For investors, the 'Buy' rating on Asarfi Hospital Ltd reflects a stock that combines solid financial health, attractive valuation, and positive technical momentum. The company’s ability to generate strong profit growth and maintain low leverage reduces downside risk, while its valuation metrics suggest room for further appreciation.
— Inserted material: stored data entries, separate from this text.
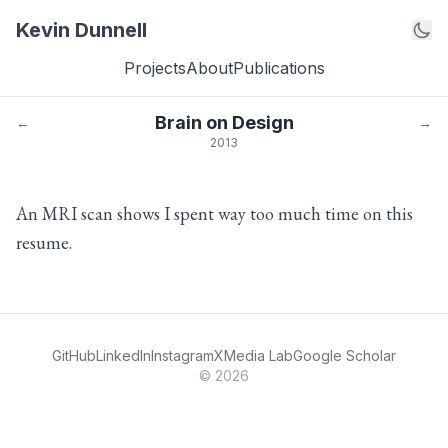
Kevin Dunnell
Projects
About
Publications
Brain on Design
←
→
2013
An MRI scan shows I spent way too much time on this
resume.
GitHub
LinkedIn
Instagram
X
Media Lab
Google Scholar
© 2026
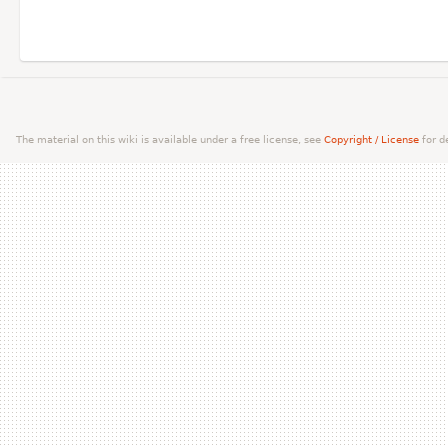
The material on this wiki is available under a free license, see
Copyright / License
for de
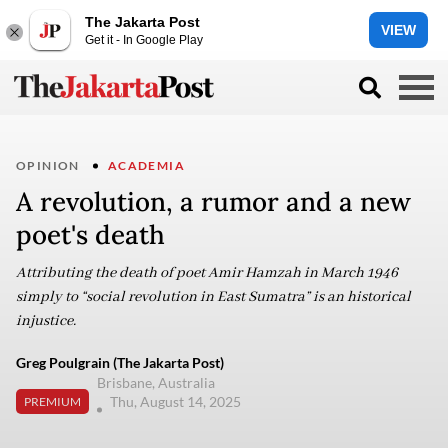
The Jakarta Post
VIEW
Get it - In Google Play
OPINION
ACADEMIA
A revolution, a rumor and a new
poet's death
Attributing the death of poet Amir Hamzah in March 1946
simply to “social revolution in East Sumatra” is an historical
injustice.
Greg Poulgrain (The Jakarta Post)
Brisbane, Australia
Thu, August 14, 2025
PREMIUM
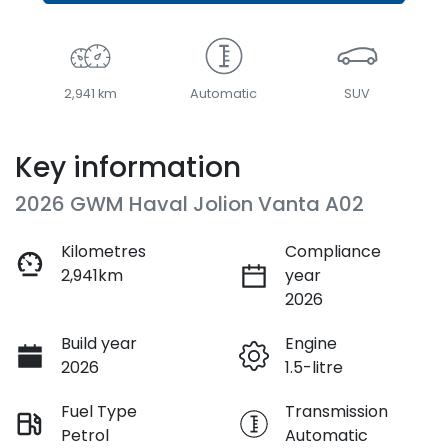
2,941 km
Automatic
SUV
Key information
2026 GWM Haval Jolion Vanta A02
Kilometres
Compliance
2,941km
year
2026
Build year
Engine
2026
1.5-litre
Fuel Type
Transmission
Petrol
Automatic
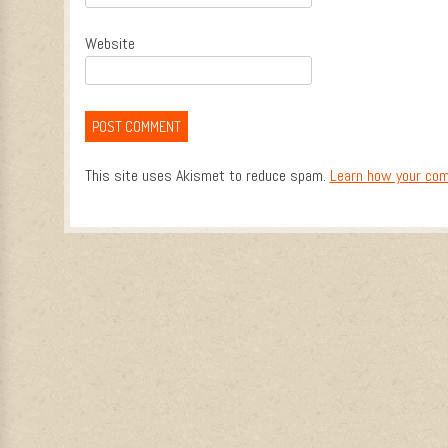
Website
This site uses Akismet to reduce spam.
Learn how your com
The bullish technical outlook supports the case for continued price strength, making this stock a compelling option for those seeking exposure to the hospital sector’s growth potential.



It is important to note that while the rating was updated on 14 Nov 2025, all financial data and returns discussed here are current as of 25 December 2025. This ensures investors have the latest information to make informed decisions based on the company’s present-day fundamentals and market performance.



Summary of Key Metrics as of 25 December 2025



  • Mojo Score: 77.0 (Buy Grade)

  • Debt to EBITDA Ratio: 1.44 times (Low leverage)

  • Net Profit Growth: +34.38%

  • PBT LESS OI Quarterly Growth: +122.3%

  • Net Sales Quarterly: ₹44.89 crores (Highest recorded)

  • PBDIT Quarterly: ₹8.87 crores (Highest recorded)

  • ROCE: 8.6%

  • Enterprise Value to Capital Employed: 3.2

  • PEG Ratio: 0.2 (Indicates undervaluation relative to growth)

  • 1-Year Stock Return: +86.00%

  • BSE500 1-Year Return Benchmark: +6.20%



These metrics collectively underpin the current 'Buy' rating and highlight the stock’s potential as a growth-oriented investment within the hospital sector.